Supply, Demand, and Why Prices Move
Economics · Supply & demand
Ever wonder why a thing costs what it costs? It's not a number someone picks out of the air. Prices come from a constant tug-of-war between two forces: supply and demand. This is the core of microeconomics — the study of individual buyers, sellers, and markets.
The two forces
- Demand is how much people want something and will pay for it. When something is wildly popular, demand is high.
- Supply is how much of it actually exists and is for sale. When something is rare, supply is low.
Price is where these two meet.
The mechanism
Watch how it works:
- High demand + low supply → prices rise. Concert tickets for a huge artist sell out and resell for a fortune. Everyone wants them; there are only so many seats.
- Low demand + high supply → prices fall. Last season's phone gets marked down. Stores have plenty, fewer people want the old model, so the price drops to move them.
Markets are constantly nudging toward the price where the amount people want to buy equals the amount sellers want to sell. When they don't match — too few goods, too many buyers — the price moves until they do.

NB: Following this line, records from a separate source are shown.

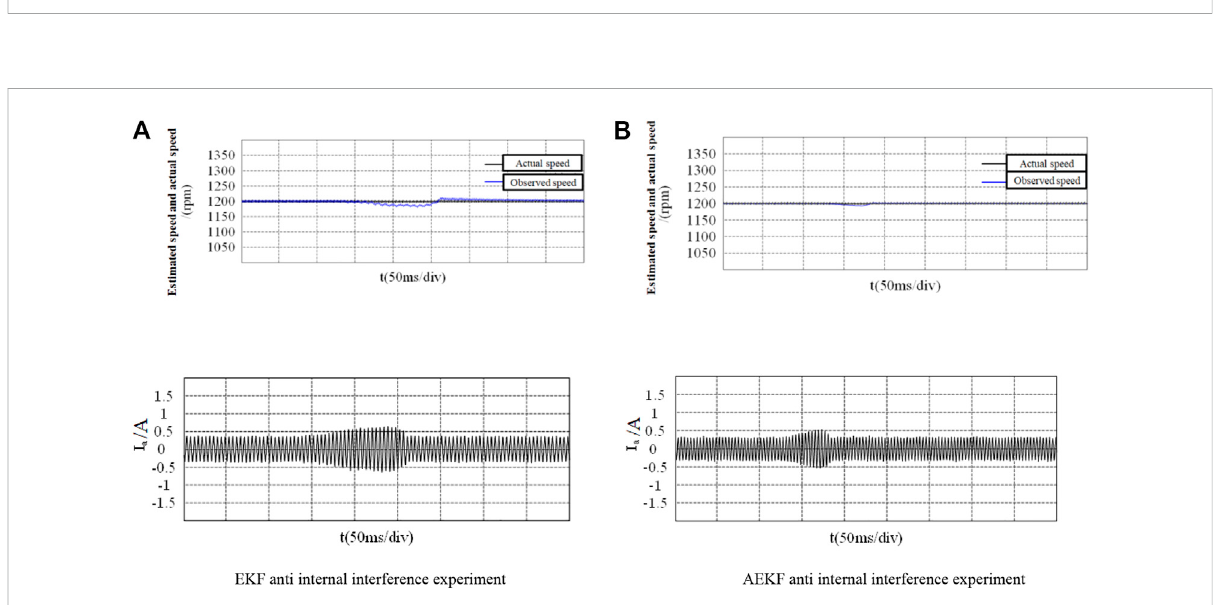
FIGURE 14 Rotor positionwaveform underexternal interference. (A) BasedonEKFrotor position. (B) BasedonAEKF rotorposition. (C) Rotor positionerror based on EKF. (D) Rotor position error based on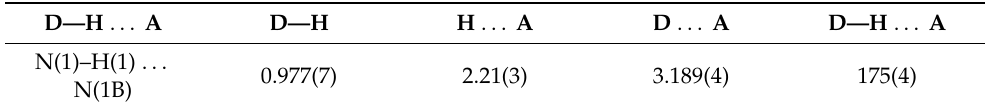
Figure 2. Structures of 1 showing IUPAC numbering and observed conformation. 62 Table 1. Hydrogen bonding parameters for 1 (Å , °).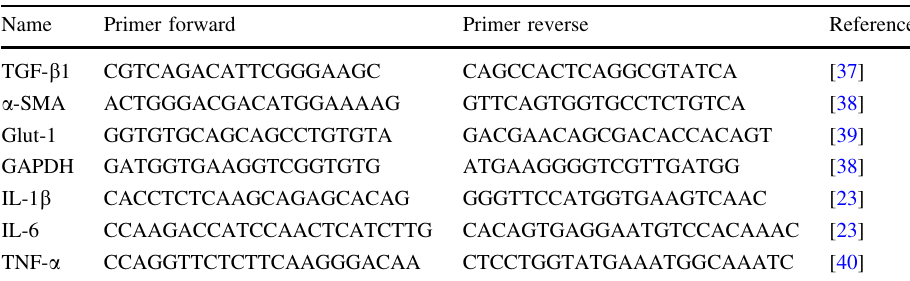
Table 1 Primer sequences for quantitative real-time PCR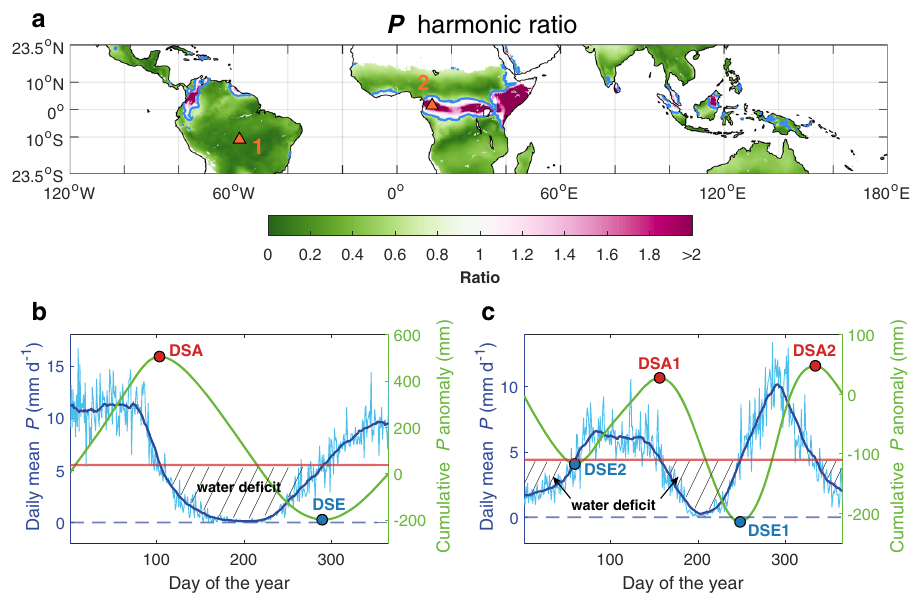
-- P . a The mean ratio of P amplitudes of the harmonics at frequencies of two and one cycle Fig. 1 Precipitation seasonality and dry season de fi ned as P < per year via Fourier Analysis of whole daily time series (1983 – 2016) for each grid box based on the eight precipitation datasets. The blue line marks the boundaries with the ratio of 0.75, inside which grid boxes have two wet seasons and two dry seasons per year. b , c Daily mean rainfall (light blue) for each day of the year, smoothed using a 30-day running window (blue), the multi-year average daily mean precipitation (red horizontal line), and cumulative P anomaly value (green) for the grid box centered at 11.125°S, 57.875°W (left, point 1 in a ) and 1.375°N, 12.875°E (right, point 2 in a ) according to the daily CHIRPS precipitation dataset for the period 1983 – 2016 (see Eq. 3). Red dots mark the arrival of dry seasons (DSA), while blue dots mark the end of dry seasons (DSE). The solid black shaded area represents the water de fi cit, calculated as the cumulative difference between P and (cid:1) P during the dry season. The two longest seasons are assumed to be the two seasons of interest for the biannual region ( c ). Similar patterns and de fi nitions for P < Ep and P < E are shown in Supplementary Figs. 2,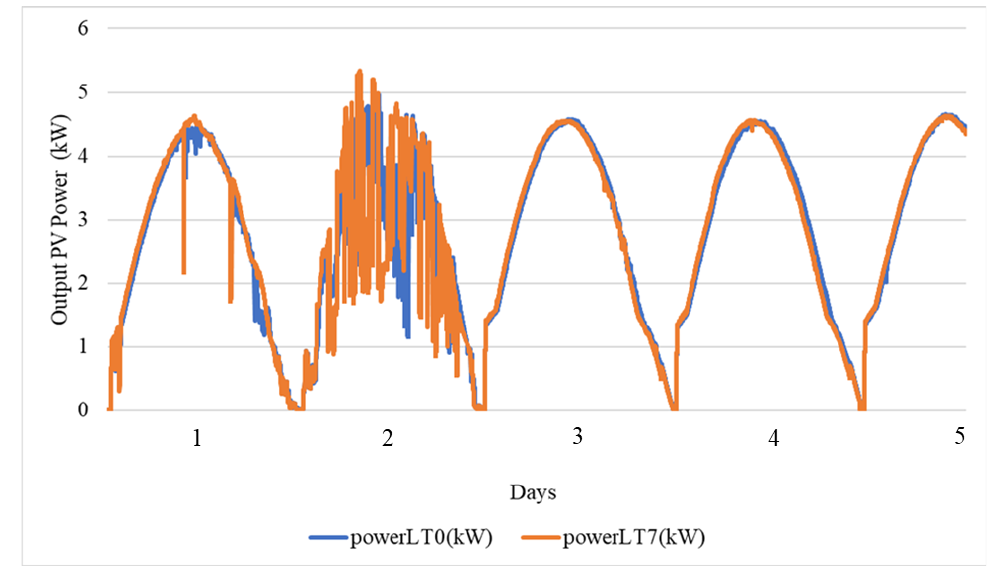
Figure 10. Sample PF PV power output.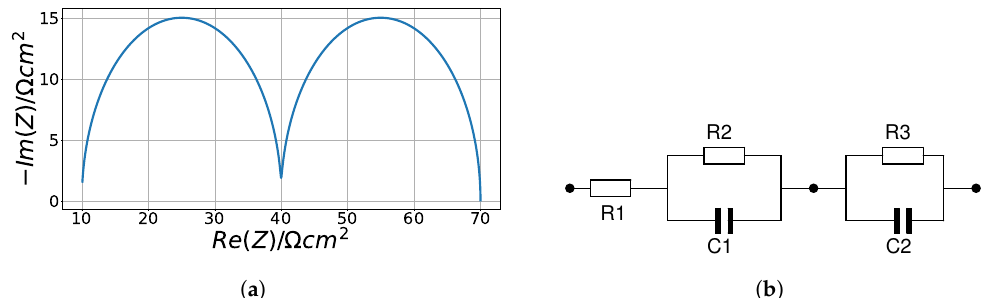
Figure 7. Double ZARC characteristic and its equivalent circuit. ( a ) Z characteristic; ( b ) Equivalent circuit.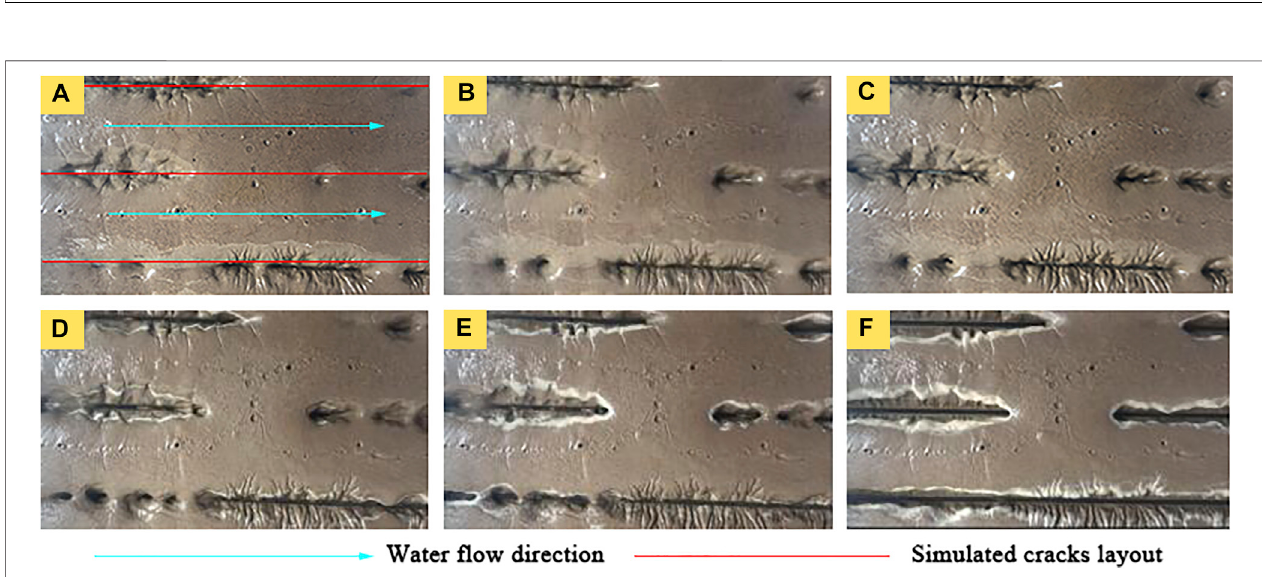
FIGURE4| Surfacecollapseprocessundersanderosion. (A) Afterthe fi rstwaterreserve – dischargecycle; (B) afterthreewaterreserve – dischargecycles; (C) after fi ve water reserve – discharge cycles; (D) after seven water reserve – discharge cycles; (E) after ten water reserve – discharge cycles; and (F) after thirteen water reserve – discharge cycles.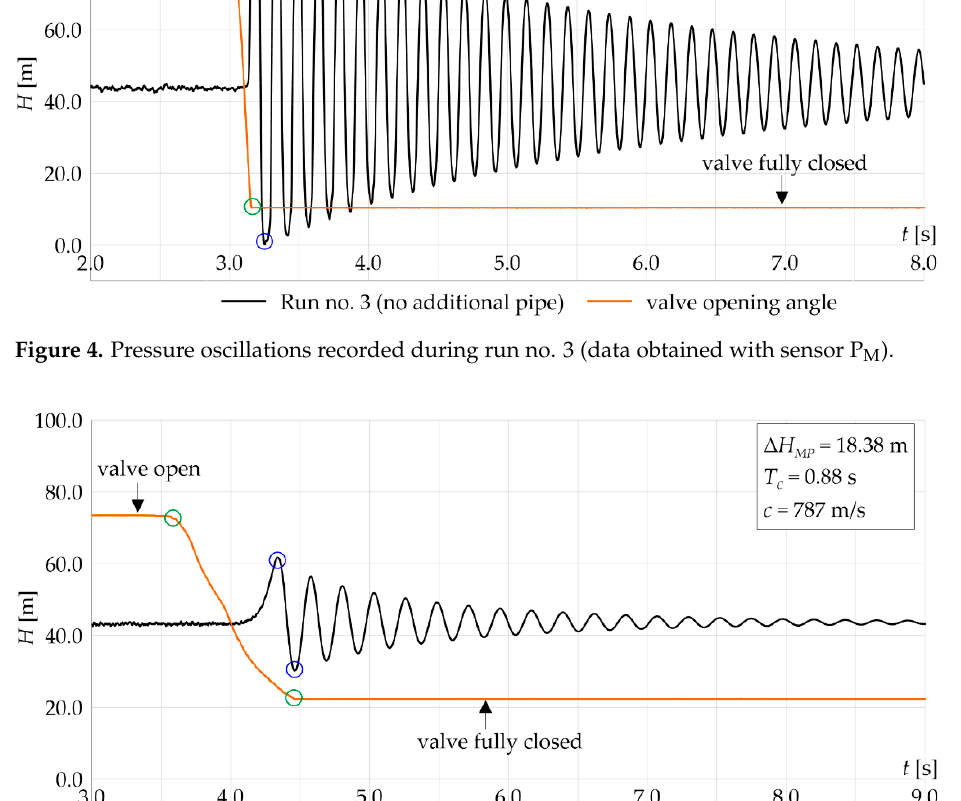
Figure 5. Pressure oscillations recorded during run no. 5 (data obtained with sensor P M ). As shown in Figure 4, the maximum pressure increase in the MP without AP installed was equal to 50.84 m. The orange plot in Figures 4 and 5 represents the valve opening angle and does not correspond to values of pressure head in the vertical axis. In order to determine the time of valve closure which initiated the water hammer phenomenon, the time difference between the start and the end of valve closing was read (marked with green circles in Figures 4 and 5). Experimentally obtained pressure oscillations are a harmonic function with a period equal to the pipeline period of the reflection time. To determine pressure wave speed, the time difference between minimum and maximum pressure was considered (marked with blue circles in Figures 4 and 5). The main characteristics of all experimental runs are reported in Table 2. Table 2. Data from experimental runs.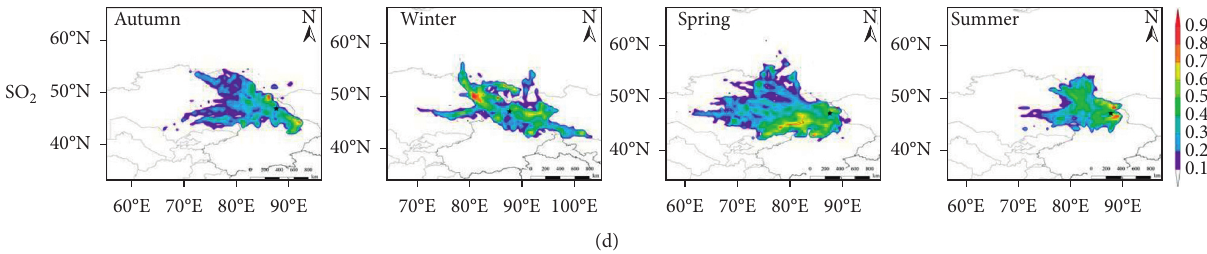
Figure 8: Seasonal distribution of the weighted potential source contribution function (WPSCF) of reactive gases in Akedala, from September 1, 2017, to August 31, 2018. The black star represents Akedala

No one is in charge of it. It's an emergent tug-of-war.
Why you should care
This explains a huge amount of daily life: why plane tickets cost more on holidays, why gas prices swing, why a viral toy suddenly costs triple. Once you see supply and demand, "expensive" and "cheap" stop being random. You start asking the useful question: is this price high because the thing is genuinely scarce, or just because everyone wants it at the same moment? That question alone will save you money for the rest of your life.